Immediately quotable (“Fun! Fun! Fun! Fun!”), the monotonic track, Auto-Tuned within an inch of its life, aspires to capture the sticky repetition of Justin Bieber’s “Baby,” guest rhymes and all. The feedback ranged from head-scratching (“Is Awful the New Good?”) to disgusted (“what a train wreck”). All doe eyes and toothy smile, Black went on Good Morning America in a segment about cyberbullying, and ended it by gushingly asking Bieber to sing a duet with her. He tweeted in reply, “Sunday comes after saturday? weird.”

Bieber wasn’t the only celebrity to take notice. With the haters, came some admirers: Nick Jonas covered the tune live, and Simon Cowell marveled, “The fact that it’s making people so angry is brilliant… Anyone who can create this much controversy within a week, I want to meet.” He’s got a point: According to, the YouTube payout for all those “Friday” hits could net $20,000 and iTunes sales could exceed $1 million.

To be fair, we can neither commend nor blame the perfectly innocent Black for the failing-upwards confection that is “Friday.” That responsibility goes to Ark Music Factory, the unknown songwriting-producing duo of Patrice Wilson (the guest rapper in question on the track) and Clarence Jey.

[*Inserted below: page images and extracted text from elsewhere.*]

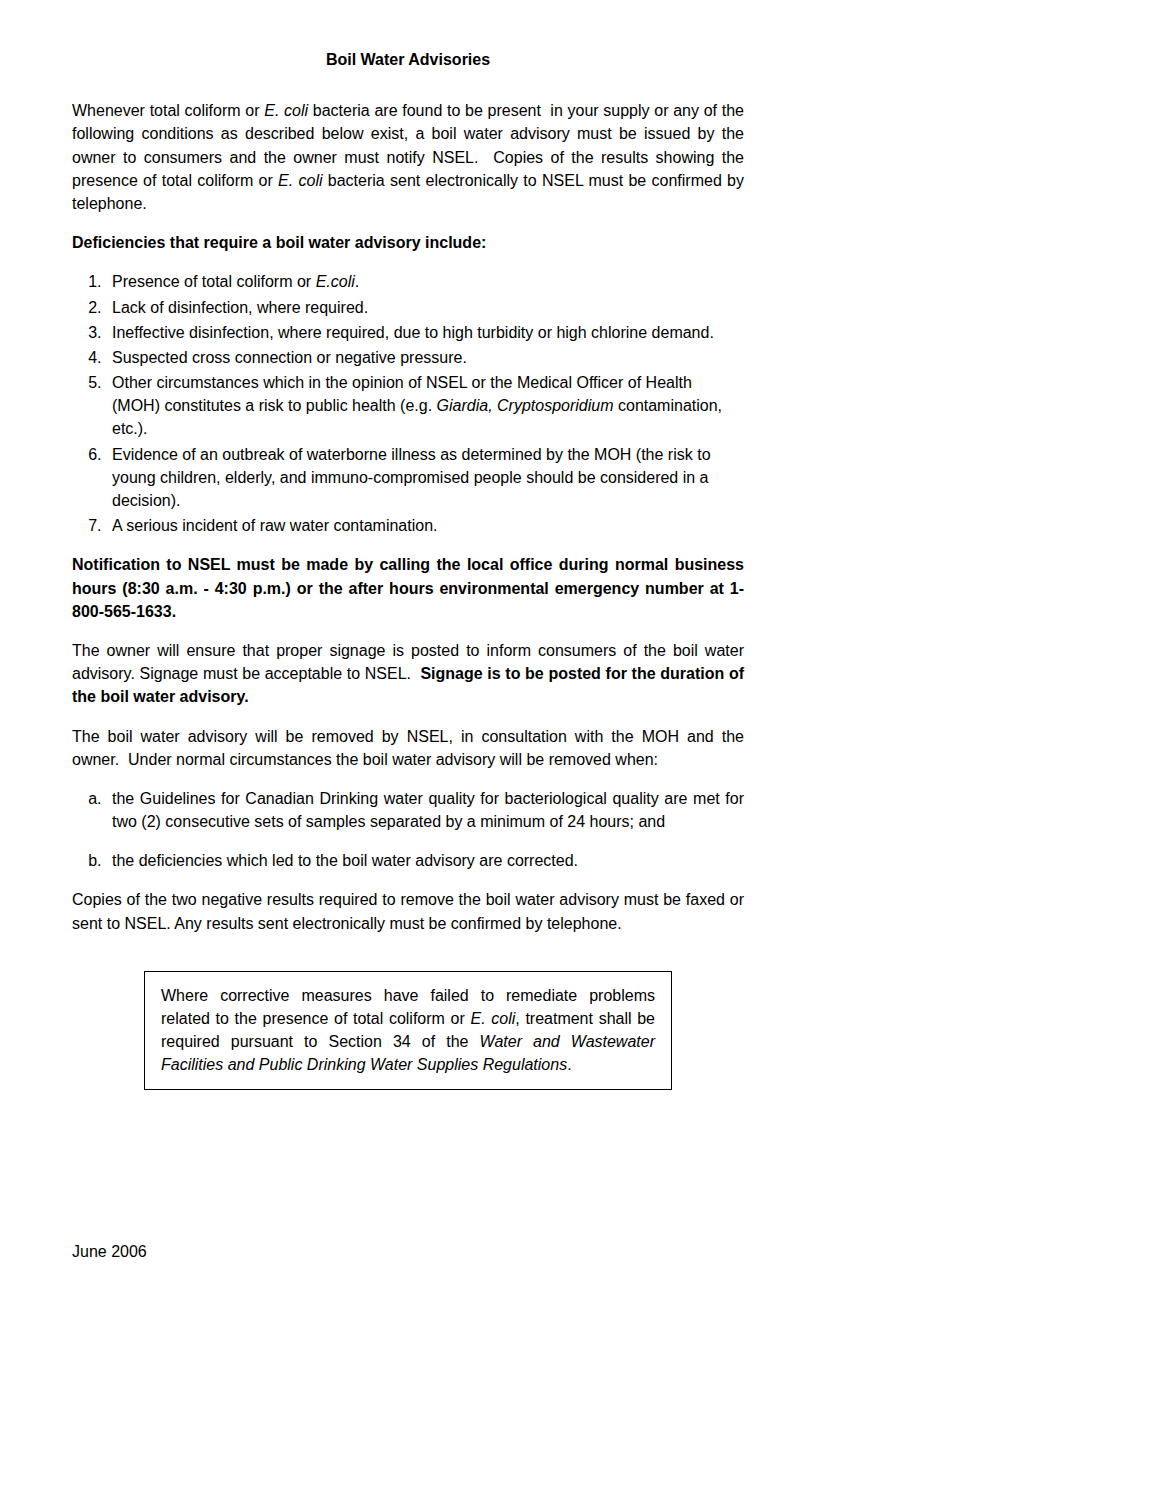Boil Water Advisories
Whenever total coliform or E. coli bacteria are found to be present in your supply or any of the following conditions as described below exist, a boil water advisory must be issued by the owner to consumers and the owner must notify NSEL. Copies of the results showing the presence of total coliform or E. coli bacteria sent electronically to NSEL must be confirmed by telephone.
Deficiencies that require a boil water advisory include:
Presence of total coliform or E.coli.
Lack of disinfection, where required.
Ineffective disinfection, where required, due to high turbidity or high chlorine demand.
Suspected cross connection or negative pressure.
Other circumstances which in the opinion of NSEL or the Medical Officer of Health (MOH) constitutes a risk to public health (e.g. Giardia, Cryptosporidium contamination, etc.).
Evidence of an outbreak of waterborne illness as determined by the MOH (the risk to young children, elderly, and immuno-compromised people should be considered in a decision).
A serious incident of raw water contamination.
Notification to NSEL must be made by calling the local office during normal business hours (8:30 a.m. - 4:30 p.m.) or the after hours environmental emergency number at 1-800-565-1633.
The owner will ensure that proper signage is posted to inform consumers of the boil water advisory. Signage must be acceptable to NSEL. Signage is to be posted for the duration of the boil water advisory.
The boil water advisory will be removed by NSEL, in consultation with the MOH and the owner. Under normal circumstances the boil water advisory will be removed when:
the Guidelines for Canadian Drinking water quality for bacteriological quality are met for two (2) consecutive sets of samples separated by a minimum of 24 hours; and
the deficiencies which led to the boil water advisory are corrected.
Copies of the two negative results required to remove the boil water advisory must be faxed or sent to NSEL. Any results sent electronically must be confirmed by telephone.
Where corrective measures have failed to remediate problems related to the presence of total coliform or E. coli, treatment shall be required pursuant to Section 34 of the Water and Wastewater Facilities and Public Drinking Water Supplies Regulations.
June 2006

For a few grand—in this case $2,000, paid by Black’s mom—they’ll pen two pop confections for your privileged kid and shoot one video.

In return, they get a cut of any profits; in other words, they’re the chief benefactors of this curious phenomenon. (Black, meanwhile, has vowed to donate a chunk of her cut to disaster relief in Japan.) Visit their site, and you’ll see that they hope to repeat it with handfuls of other unremarkable teen girls singing anemic, so-inoffensive-they’re-offensive pop tracks lacquered in synths and Auto-Tune.

Suddenly the dialogue isn’t about how wacky Internet memes are. It’s about whether Black’s even fleeting success is dictating the music you listen to. It reminds us that the history of transient pop singers with opportunist svengalis (their company, tellingly, named a “factory”) is indeed strong. It sends a powerful message that scrappy self-promotion is essential in this era of crumbling music corporations, and that the privileged are at an advantage.

But mostly, it points out that we’ve been hoodwinked into actually allowing Black and Ark Music Factory to profit off of a song we vehemently deride. So who is to blame? Perhaps her song—an unwitting, extreme parody of all that is wrong in pop music—is really no worse than what we consume on a daily basis. While some mock the “Friday” lyric “Tomorrow is Saturday/And Sunday comes afterwards,” is that really any worse, as mentions, than Ke$ha’s “Blah Blah Blah”: “Blah blah blah/ Think you'll be getting this/ Nah nah nah.” Somewhere, Dr. Luke’s ears are ringing.